As the signaling pathways that are closely linked with iNOS expression, the nuclear factor (NF-κB) transcription pathway, Janus tyrosine kinase/signal transducers and activators of transcription (JAK/STAT) pathway, and mitogen-activated protein kinases (MAPK) pathway are known [25]. Proinflammatory cytokines activate these pathways, and iNOS is induced in every tissue and organ system including brain [32]. A previous study showed that OPN provided protection against interleukin (IL)-1β-mediated cytotoxic effects by reducing IL-1β-induced NO production through the deactivation of NF-κB activity in isolated rat islets [8]. Also, a recent study showed that OPN downregulated iNOS expression by accelerating ubiquitination and degradation of Stat1 in a murine sepsis model [33]. Stat1 is an essential activator of proinflammatory cytokine-mediated iNOS transcription [33]. However, no studies have reported if OPN can suppress MAPK activation. The NF-κB and MAPK pathways, but not the JAK/STAT pathway, have been shown to be activated in an experimental ICH [22, 34]. This is the first to demonstrate that the JAK/STAT pathway is activated in a murine ICH model, in terms of Stat1 phosphorylation. Thus, we speculated that r-OPN suppressed the Stat1 phosphorylation and therefore inhibited the expression of iNOS, causing the inhibition of MMP-9 induction. To clarify other pleiotropic effects of r-OPN against ICH-induced brain injury, however, further investigations are needed.
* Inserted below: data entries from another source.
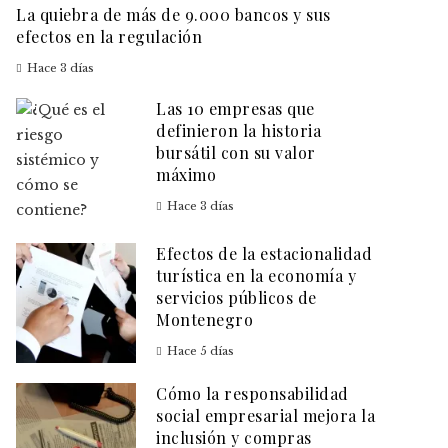
La quiebra de más de 9.000 bancos y sus
efectos en la regulación
Hace 3 días
Las 10 empresas que
definieron la historia
bursátil con su valor
máximo
Hace 3 días
Efectos de la estacionalidad
turística en la economía y
servicios públicos de
Montenegro
Hace 5 días
Cómo la responsabilidad
social empresarial mejora la
inclusión y compras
This study had some limitations. First, it was not determined if r-OPN had effects on physiological parameters that affect brain injury, even though it has been already reported that the intracerebroventricular infusion of r-OPN had no effects on core temperature and blood glucose levels in a mouse middle cerebral artery occlusion model [35] and on blood pressure and blood gas in a rat subarachnoid hemorrhage model [6]. Second, the collagenase-induced ICH model used in this study is simple and reproducible, but has some weaknesses including more intense inflammatory reaction that bacterial collagenase by itself can elicit [36, 37]. As model differences may impact treatment efficacy, effects of r-OPN should be assessed in the blood injection model of ICH as well. Third, r-OPN was given via an intracerebroventricular injection as a pre-treatment. This diminishes the translational significance of the study and should test the effects of post-treatment and other administration methods before clinical trials. Fourth, this study demonstrated the neuroprotective effects of r-OPN in an acute stage of ICH, but not the long-term effects. This is an important issue that should be addressed, even though r-OPN prevented neuronal injury in the peri-hematoma region 24 h post-ICH. Lastly, it remains unproved whether the post-ICH changes in various molecular markers (iNOS, Stat1, MMP-9, and ZO-1) and the improvement by r-OPN in this study are merely epiphenomena or causative factors for ICH-induced brain injury and the underlying protective mechanism of r-OPN against it.

In conclusion, the findings in this study demonstrated that r-OPN is protective for ICH-induced brain injury in mice. r-OPN inhibited iNOS upregulation possibly via the inhibition of JAK/STAT pathway, resulting in a decrease in MMP-9 activity and the consequent preservation of tight junction protein ZO-1. The r-OPN treatment could be a new therapy for brain injury after ICH, and our findings warrant more research.